[Start of Selected extract]
IPSCO Tubulars Inc v. Ajax TOCCO Magnathermic Corporation
ORDER: The Eighth Circuit affirmed the verdict of this case on March 4, 2015, but remanded for specific findings on damages because its review was "hindered without additional explaination". The parties were asked to submit proposed finding s of fact as to damages. Having reviewed the parties' proposed findings on damages, 198 and 201 , plaintiff IPSCO Tubulars, Inc's proposed findings, 198 are adopted as set forth in this Order. Signed by Chief Judge Brian S. Miller on 11/24/2015. (jak)
IN THE UNITED STATES DISTRICT COURT
FOR THE EASTERN DISTRICT OF ARKANSAS
IPSCO TUBULARS, INC.
d/b/a TMK IPSCO
CASE NO: 3:10CV00021 BSM
AJAX TOCCO MAGNETHERMIC
This case was tried to the bench between May 6 and May 23, 2013. The parties filed
post-trial briefs before making closing arguments on August 16, 2013, and a plaintiff’s
verdict in the amount of $5,162,298.55 was rendered on September 25, 2013. The Eighth
Circuit affirmed the verdict on March 4, 2015, but remanded for specific findings on
damages because its review was “‘hindered’ without additional explanation.” IPSCO
Tubulars, Inc. v. Ajax TOCCO Magnathermic Corp., 779 F.3d 744, 752 (8th Cir. 2015).
[End of Selected extract]
[Start of Items]
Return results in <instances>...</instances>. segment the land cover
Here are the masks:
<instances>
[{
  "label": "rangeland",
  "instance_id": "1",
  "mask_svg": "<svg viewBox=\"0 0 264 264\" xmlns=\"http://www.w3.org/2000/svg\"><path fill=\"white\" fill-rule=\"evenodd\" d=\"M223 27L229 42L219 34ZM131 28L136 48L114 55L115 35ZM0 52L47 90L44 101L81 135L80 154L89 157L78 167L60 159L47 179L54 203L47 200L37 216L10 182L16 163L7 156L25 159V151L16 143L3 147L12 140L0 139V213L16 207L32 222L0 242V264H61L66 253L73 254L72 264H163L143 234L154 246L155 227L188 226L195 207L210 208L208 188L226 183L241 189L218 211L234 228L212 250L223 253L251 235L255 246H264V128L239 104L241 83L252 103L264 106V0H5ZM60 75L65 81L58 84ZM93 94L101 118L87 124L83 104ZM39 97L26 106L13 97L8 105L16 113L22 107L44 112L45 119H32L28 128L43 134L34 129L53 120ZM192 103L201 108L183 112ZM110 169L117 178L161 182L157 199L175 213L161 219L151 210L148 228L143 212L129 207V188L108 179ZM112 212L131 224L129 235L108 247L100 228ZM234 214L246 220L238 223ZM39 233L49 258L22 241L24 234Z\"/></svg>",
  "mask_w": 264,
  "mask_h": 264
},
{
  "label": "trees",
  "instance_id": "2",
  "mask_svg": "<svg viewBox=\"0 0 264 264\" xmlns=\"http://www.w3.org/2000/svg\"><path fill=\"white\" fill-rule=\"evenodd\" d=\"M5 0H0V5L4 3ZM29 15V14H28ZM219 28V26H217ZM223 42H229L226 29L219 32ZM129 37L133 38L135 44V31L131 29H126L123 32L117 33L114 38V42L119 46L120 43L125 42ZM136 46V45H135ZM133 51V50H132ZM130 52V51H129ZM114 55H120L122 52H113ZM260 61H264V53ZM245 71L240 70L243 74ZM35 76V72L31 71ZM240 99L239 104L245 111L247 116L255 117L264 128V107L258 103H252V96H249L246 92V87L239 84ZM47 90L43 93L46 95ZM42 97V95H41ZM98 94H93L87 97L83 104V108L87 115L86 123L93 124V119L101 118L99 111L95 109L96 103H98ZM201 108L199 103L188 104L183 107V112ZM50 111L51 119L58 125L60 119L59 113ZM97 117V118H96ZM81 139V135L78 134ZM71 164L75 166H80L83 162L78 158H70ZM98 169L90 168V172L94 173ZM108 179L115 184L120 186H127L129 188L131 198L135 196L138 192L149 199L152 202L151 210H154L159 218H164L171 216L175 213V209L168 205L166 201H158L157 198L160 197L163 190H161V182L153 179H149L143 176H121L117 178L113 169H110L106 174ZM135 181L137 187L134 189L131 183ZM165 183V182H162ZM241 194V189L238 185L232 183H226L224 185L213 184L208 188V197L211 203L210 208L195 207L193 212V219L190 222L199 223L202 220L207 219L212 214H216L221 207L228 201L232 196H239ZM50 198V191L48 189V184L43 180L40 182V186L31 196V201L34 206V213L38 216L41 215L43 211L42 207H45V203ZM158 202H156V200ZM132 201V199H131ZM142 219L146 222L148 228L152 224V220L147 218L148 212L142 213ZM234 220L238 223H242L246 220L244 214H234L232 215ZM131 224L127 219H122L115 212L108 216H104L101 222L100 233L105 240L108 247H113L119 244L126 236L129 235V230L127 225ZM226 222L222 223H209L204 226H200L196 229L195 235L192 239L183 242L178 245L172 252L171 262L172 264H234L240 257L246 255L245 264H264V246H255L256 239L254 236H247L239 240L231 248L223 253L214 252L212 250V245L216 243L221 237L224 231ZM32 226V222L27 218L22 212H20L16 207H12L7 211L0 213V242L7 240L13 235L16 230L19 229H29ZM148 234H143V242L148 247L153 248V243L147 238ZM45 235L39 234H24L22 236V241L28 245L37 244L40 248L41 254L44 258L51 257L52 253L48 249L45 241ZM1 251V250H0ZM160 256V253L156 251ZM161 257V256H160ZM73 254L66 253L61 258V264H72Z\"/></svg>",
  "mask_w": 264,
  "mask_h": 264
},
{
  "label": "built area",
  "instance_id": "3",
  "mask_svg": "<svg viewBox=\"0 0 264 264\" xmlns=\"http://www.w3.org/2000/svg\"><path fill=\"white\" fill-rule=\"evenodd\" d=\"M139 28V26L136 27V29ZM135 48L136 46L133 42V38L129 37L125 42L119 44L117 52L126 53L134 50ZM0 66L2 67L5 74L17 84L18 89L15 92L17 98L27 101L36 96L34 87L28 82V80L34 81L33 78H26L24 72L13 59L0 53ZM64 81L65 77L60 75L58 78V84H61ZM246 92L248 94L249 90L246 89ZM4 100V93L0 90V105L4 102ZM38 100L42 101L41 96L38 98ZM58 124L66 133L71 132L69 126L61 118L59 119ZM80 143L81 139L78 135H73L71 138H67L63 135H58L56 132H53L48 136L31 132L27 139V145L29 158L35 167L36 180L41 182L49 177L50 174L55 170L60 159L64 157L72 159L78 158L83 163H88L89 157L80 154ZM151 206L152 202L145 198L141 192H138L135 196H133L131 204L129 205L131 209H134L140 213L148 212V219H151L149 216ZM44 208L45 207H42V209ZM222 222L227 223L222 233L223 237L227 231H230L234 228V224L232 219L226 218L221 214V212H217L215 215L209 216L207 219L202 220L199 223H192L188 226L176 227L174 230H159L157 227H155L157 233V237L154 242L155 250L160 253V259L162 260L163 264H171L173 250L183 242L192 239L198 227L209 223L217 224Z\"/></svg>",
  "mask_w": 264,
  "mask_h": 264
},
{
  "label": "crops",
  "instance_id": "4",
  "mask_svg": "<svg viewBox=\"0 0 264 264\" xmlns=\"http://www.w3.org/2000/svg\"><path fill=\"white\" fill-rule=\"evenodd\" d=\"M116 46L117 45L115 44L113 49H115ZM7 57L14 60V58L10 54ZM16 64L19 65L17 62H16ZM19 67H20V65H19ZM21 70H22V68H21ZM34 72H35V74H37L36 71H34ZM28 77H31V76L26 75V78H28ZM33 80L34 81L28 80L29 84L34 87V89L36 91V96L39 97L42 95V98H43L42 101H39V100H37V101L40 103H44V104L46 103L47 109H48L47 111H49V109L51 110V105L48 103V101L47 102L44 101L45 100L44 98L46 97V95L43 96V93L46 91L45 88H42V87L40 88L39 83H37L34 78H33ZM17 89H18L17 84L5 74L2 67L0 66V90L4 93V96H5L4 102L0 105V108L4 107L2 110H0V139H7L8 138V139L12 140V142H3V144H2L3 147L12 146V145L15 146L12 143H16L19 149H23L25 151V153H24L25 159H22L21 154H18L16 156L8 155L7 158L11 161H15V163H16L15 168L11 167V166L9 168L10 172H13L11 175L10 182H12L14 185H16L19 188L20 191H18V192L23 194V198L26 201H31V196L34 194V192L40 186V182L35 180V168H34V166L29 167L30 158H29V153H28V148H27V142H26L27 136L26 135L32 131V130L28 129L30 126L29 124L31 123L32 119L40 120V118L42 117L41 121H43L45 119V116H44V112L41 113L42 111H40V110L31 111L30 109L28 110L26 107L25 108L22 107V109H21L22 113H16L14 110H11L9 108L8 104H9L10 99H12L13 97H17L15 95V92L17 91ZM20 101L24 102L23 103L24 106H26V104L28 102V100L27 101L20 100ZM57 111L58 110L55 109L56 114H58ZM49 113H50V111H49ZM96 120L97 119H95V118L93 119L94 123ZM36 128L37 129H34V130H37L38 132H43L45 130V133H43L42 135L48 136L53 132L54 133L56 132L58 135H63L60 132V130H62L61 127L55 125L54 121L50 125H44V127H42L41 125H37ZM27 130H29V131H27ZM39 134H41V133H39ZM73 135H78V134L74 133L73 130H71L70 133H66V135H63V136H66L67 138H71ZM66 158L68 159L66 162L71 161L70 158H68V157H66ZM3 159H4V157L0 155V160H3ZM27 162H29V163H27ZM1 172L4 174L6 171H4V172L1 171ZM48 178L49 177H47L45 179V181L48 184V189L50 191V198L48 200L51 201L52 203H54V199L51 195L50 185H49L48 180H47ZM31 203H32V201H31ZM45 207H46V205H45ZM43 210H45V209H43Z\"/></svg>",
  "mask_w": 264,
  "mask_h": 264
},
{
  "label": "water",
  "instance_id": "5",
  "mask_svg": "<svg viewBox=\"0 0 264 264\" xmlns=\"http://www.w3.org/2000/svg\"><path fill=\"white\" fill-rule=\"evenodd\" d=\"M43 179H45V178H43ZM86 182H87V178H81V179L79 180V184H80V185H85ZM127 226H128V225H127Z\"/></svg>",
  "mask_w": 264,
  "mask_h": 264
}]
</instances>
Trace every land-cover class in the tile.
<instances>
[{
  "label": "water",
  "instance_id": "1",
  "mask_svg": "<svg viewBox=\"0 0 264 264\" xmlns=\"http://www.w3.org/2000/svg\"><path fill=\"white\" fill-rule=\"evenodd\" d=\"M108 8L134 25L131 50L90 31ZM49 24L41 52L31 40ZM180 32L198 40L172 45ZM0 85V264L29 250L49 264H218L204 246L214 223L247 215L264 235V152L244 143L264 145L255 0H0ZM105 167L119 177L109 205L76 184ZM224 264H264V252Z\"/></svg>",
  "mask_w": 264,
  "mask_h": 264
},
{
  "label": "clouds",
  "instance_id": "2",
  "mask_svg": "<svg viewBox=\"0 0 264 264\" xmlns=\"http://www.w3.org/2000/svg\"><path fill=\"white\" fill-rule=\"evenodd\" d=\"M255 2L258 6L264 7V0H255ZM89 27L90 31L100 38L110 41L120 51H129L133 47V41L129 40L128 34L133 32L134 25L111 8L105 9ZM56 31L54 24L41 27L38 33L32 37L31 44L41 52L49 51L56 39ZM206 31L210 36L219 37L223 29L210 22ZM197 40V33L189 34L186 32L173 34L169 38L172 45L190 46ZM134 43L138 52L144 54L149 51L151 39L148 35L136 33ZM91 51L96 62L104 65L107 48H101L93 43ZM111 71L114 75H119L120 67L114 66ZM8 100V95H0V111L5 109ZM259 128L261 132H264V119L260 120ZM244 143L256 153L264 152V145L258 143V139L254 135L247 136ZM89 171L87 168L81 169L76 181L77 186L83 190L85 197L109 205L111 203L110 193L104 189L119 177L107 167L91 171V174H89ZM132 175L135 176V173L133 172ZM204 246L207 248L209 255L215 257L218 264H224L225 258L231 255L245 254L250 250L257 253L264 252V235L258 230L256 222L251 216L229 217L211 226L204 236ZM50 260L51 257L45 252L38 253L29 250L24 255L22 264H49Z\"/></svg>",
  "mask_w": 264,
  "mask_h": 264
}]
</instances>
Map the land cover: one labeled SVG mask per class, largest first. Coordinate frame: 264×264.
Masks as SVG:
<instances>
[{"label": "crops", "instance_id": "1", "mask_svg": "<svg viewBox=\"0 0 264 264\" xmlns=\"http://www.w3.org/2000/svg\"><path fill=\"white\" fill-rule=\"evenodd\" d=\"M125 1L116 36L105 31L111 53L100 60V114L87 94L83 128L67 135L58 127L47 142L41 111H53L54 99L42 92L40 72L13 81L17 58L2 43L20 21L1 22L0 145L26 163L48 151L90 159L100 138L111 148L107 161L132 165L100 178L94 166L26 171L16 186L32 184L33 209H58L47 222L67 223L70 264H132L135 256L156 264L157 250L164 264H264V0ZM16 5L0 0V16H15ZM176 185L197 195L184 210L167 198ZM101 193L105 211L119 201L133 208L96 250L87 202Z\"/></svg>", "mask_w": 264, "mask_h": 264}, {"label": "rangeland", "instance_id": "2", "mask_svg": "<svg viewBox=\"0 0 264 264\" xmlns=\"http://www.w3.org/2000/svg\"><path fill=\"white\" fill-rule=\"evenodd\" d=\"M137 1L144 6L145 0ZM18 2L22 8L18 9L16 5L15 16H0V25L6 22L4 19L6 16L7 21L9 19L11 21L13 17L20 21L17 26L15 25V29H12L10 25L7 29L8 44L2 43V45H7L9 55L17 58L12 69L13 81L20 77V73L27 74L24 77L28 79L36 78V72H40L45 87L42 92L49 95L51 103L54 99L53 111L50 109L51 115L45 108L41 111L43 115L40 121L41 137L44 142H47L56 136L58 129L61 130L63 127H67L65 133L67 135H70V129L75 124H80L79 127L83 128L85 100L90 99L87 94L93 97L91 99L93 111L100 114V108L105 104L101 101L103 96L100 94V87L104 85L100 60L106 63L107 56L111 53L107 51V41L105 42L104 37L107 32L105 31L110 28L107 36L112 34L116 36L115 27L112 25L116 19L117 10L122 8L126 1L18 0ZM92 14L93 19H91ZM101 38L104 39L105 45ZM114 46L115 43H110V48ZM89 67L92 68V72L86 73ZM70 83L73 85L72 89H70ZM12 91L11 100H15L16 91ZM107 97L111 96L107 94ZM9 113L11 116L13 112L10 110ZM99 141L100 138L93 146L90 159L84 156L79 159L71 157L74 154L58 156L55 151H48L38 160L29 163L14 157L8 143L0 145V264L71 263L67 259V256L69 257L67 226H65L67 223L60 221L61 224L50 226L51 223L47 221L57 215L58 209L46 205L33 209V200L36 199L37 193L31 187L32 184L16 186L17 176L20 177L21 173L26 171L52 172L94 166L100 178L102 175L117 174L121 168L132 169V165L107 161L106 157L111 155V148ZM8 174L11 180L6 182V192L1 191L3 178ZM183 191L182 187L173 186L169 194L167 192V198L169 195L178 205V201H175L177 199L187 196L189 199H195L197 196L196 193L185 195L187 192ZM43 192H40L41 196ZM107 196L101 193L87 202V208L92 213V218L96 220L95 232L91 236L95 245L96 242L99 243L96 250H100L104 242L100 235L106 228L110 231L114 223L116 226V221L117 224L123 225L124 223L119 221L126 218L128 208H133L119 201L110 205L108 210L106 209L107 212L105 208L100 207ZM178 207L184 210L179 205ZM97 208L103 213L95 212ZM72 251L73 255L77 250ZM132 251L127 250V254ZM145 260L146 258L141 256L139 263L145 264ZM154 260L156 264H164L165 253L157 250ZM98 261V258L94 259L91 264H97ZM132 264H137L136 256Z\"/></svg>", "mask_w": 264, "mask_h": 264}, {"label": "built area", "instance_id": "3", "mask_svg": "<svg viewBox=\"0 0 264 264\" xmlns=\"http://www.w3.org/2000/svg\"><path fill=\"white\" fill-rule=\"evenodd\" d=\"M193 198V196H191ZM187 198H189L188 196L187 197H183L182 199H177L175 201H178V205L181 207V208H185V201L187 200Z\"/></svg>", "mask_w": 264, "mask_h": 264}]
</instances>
[End of Items]
Exercise instructions →
A) According to the court order, what was the amount of the plaintiff's verdict?
B) Retype the passage from the court order, starting at "d/b/a TMK IPSCO" and ending at "(8th Cir. 2015).".

Answers to the problems →
A) $5,162,298.55

B)
d/b/a TMK IPSCO
CASE NO: 3:10CV00021 BSM
AJAX TOCCO MAGNETHERMIC
This case was tried to the bench between May 6 and May 23, 2013. The parties filed
post-trial briefs before making closing arguments on August 16, 2013, and a plaintiff’s
verdict in the amount of $5,162,298.55 was rendered on September 25, 2013. The Eighth
Circuit affirmed the verdict on March 4, 2015, but remanded for specific findings on
damages because its review was “‘hindered’ without additional explanation.” IPSCO
Tubulars, Inc. v. Ajax TOCCO Magnathermic Corp., 779 F.3d 744, 752 (8th Cir. 2015).